G.O : Oui, Steve Lacy, j'ai ne l'ai rencontré qu'une seule fois vraiment en tête à tête et ça m'avait mis la tête à l'envers ! Mais comme à ce moment-là je réfutais tout rapport de maître à élève et que j'étais trop impressionné pour avoir une relation dialoguante avec lui, je suis resté dans la fascination. Steve Lacy a beaucoup fait pour Kartet dans lequel il voyait une belle alternative musicale dans le contexte du début des années 90. C'est grâce à lui que nous avons été invités au Canada ou qu'on est allé avec le groupe de Benoît Delbecq (Paintings) au Japon en 98. Nous avons donné un concert Kartet avec lui à Sons d'hiver. J'ai été fort impressionné d'entendre comment et ce qu'il pratiquait. Quel son !
Bien sûr, le son du tandem Irene Aebi - Steve Lacy a marqué les mémoires de notre temps. Mais mon rapport au saxophone soprano (que je n'ai repris qu'il y a trois ans après plus de quinze ans sans y avoir touché) n'est pas 'mimétique', j'essaie de laisser sonner l'instrument et d'observer comment les progrès opèrent. Pétrir la pâte sonore. C'est comme dans notre duo avec Christine où j'essaie plutôt de laisser émerger un son spécifique sans trop de référence extérieure.
Pour accéder à certaines notes parfois très aigues il y a il me semble, un travail à faire sur la colonne d’air, mais aussi sur l’ouverture de gorge. Est-ce le même travail pour le saxophone que pour la voix ? Et pouvez-vous nous donner très rapidement une petite leçon pour le chant et pour le saxophone ?
G.O La vocalité est évidente pour tous les instruments à souffle. Chaque registre de l'instrument, chaque harmonique réclame un placement spécifique depuis le larynx à l'embouchure, comme pour la voix. Il faut développer une flexibilité et prendre conscience des mouvements en jeu. Nos résonateurs intérieurs fonctionnent de la même façon que pour les chanteurs. On peut à la fois agir sur le son et laisser le corps faire son propre son.

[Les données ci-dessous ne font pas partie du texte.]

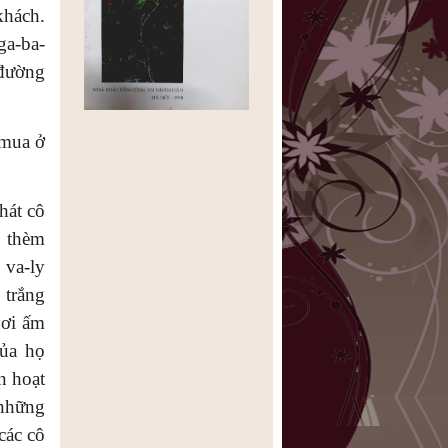
khách.
ga-ba-
 đường
 mua ở
hát cô
g thèm
 va-ly
 trắng
hơi ấm
của họ
n hoạt
 những
các cô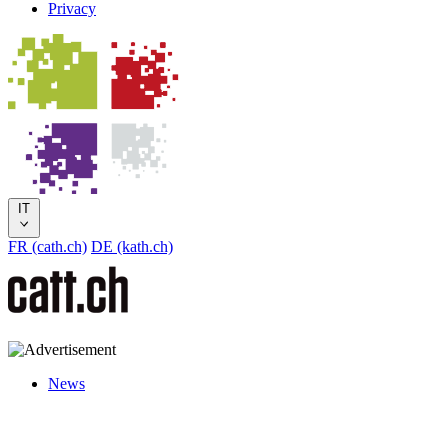
Privacy
IT
FR (cath.ch)
DE (kath.ch)
News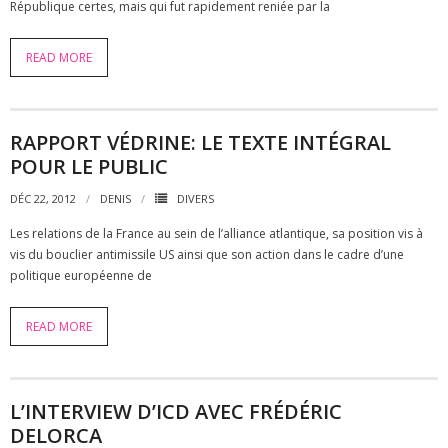
République certes, mais qui fut rapidement reniée par la
- Calendrier
READ MORE
débats et contributions
- Contributions
RAPPORT VÉDRINE: LE TEXTE INTÉGRAL
- Interview
POUR LE PUBLIC
- Divers
DÉC 22, 2012
DENIS
DIVERS
Les relations de la France au sein de l’alliance atlantique, sa position vis à
qui sommes-nous ?
vis du bouclier antimissile US ainsi que son action dans le cadre d’une
politique européenne de
- qui sommes-nous ?
- Nos partenaires
READ MORE
nous rejoindre
L’INTERVIEW D’ICD AVEC FRÉDÉRIC
nous contacter
DELORCA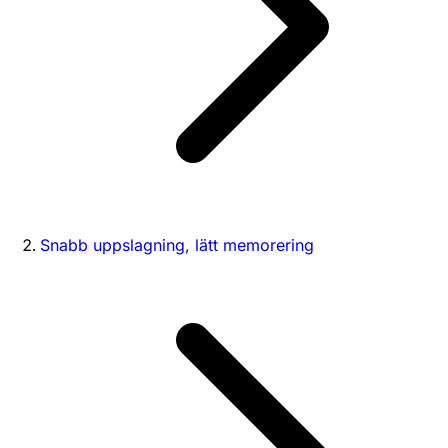
Snabb uppslagning, lätt memorering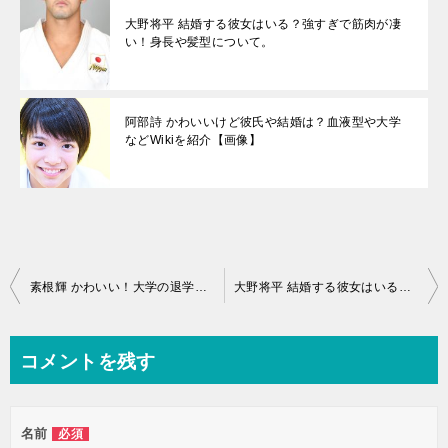
大野将平 結婚する彼女はいる？強すぎで筋肉が凄
い！身長や髪型について。
阿部詩 かわいいけど彼氏や結婚は？血液型や大学
などWikiを紹介【画像】
投
素根輝 かわいい！大学の退学理由や体重,身長などWikiを紹介【画像】
大野将平 結婚する彼女はいる？強すぎで筋肉が凄い！身長や髪型について。
稿
ナ
コメントを残す
ビ
ゲ
名前
必須
ー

C.B : Le même travail, plus ou moins... La colonne d'air, c'est une image, pas une réalité... L'air ne va que dans nos poumons, mais tout dépend de comment on les rend mobiles et de comment on gère les muscles inspirateurs et expirateurs, qui s'attachent sur notre colonne vertébrale. Il y a beaucoup de confusion autour du souffle et des résonateurs. L'ouverture respiratoire nécessaire à l'émission d'un son, chantée ou instrumental, est très proche mais pas identique du fait des différences de pressions, d'embouchures, etc... Le renforcement des résonateurs (gorge, bouche, rhino-pharynx, cavités nasales, etc...) est très variable selon le son recherché et les habitudes de chacun. C'est d'ailleurs, en partie, ce qui donne l'identité vocale d'une personne. Et cela me semble assez différent entre un instrument à vent et la voix car nous n'avons pas de résonateurs à l'extérieur de nous-même. Donc, c'est un long sujet...

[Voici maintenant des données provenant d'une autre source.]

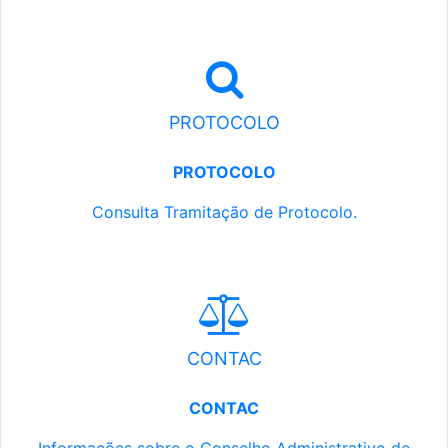
PROTOCOLO
PROTOCOLO
Consulta Tramitação de Protocolo.
CONTAC
CONTAC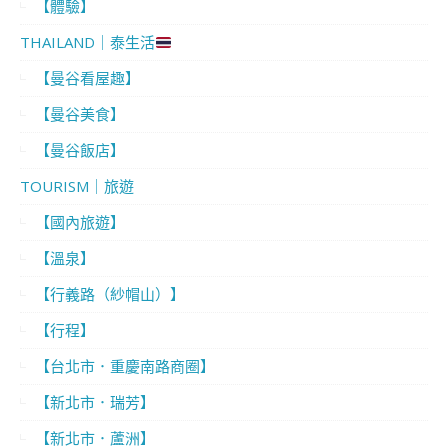
【體驗】
THAILAND｜泰生活
【曼谷看屋趣】
【曼谷美食】
【曼谷飯店】
TOURISM｜旅遊
【國內旅遊】
【溫泉】
【行義路（紗帽山）】
【行程】
【台北市．重慶南路商圈】
【新北市．瑞芳】
【新北市．蘆洲】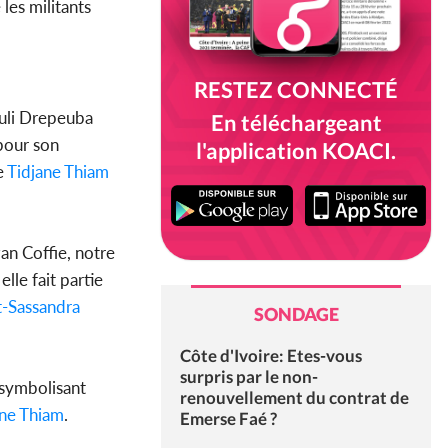
 les militants
RESTEZ CONNECTÉ
euli Drepeuba
En téléchargeant
pour son
l'application KOACI.
e
Tidjane Thiam
an Coffie, notre
lle fait partie
-Sassandra
SONDAGE
Côte d'Ivoire: Etes-vous
surpris par le non-
 symbolisant
renouvellement du contrat de
ane Thiam
.
Emerse Faé ?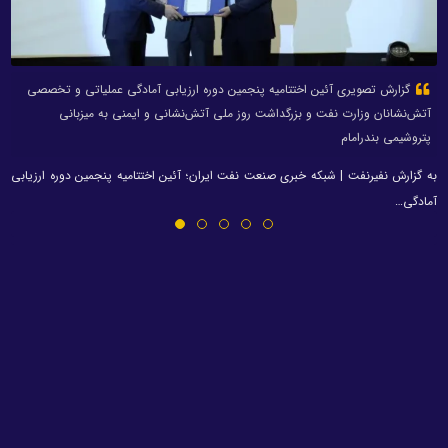
گزارش تصویری آئین اختتامیه پنجمین دوره ارزیابی آمادگی عملیاتی و تخصصی
آتش‌نشانان وزارت نفت و بزرگداشت روز ملی آتش‌نشانی و ایمنی به میزبانی
پتروشیمی بندرامام
به گزارش نفیرنفت | شبکه خبری صنعت نفت ایران؛ آئین اختتامیه پنجمین دوره ارزیابی
آمادگی…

Désolée mais je n'aime pas les simplifications qui mènent trop souvent à des raccourcis un peu réducteurs, parfois même contre-productifs....

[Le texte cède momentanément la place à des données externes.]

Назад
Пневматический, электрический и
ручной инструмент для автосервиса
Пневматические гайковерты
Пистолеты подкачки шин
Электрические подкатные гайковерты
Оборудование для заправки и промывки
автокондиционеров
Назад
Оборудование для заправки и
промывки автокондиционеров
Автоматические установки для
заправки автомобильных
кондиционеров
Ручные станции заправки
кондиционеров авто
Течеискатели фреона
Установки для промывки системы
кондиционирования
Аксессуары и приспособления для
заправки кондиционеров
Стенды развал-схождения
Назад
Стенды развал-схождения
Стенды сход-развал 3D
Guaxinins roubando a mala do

Une question que je me pose depuis longtemps à ton sujet Guillaume : quelle filiation, quel rapport, quel lien entretiens-tu avec la musique de Bach ?
G.O : Johann Sebastian ? Karl Philipp Emmanuel ? Johann Christoph ? … Non, je blague... En fait je fais des allers-retours avec la musique J.S. Bach depuis mes années de conservatoire. Je n'ai jamais 'monté' de pièces de Bach comme si j'allais les jouer en concert, mais j'ai toujours déchiffré toutes sortes de pièces prévues, instrumentales, vocales ou orchestrales... Ça m'a permis de 'rentrer' dans tout un langage mélodico-harmonique. De la même façon que j'essaie de 'rentrer' dans le langage musical que me proposent mes collègues dans tel ou tel groupe, c'est-à-dire analyser et pratiquer les éléments de vocabulaire musical utilisé, pour ce qu'il sont, en vue d'être à même de les repenser en temps réel lorsqu'on improvise.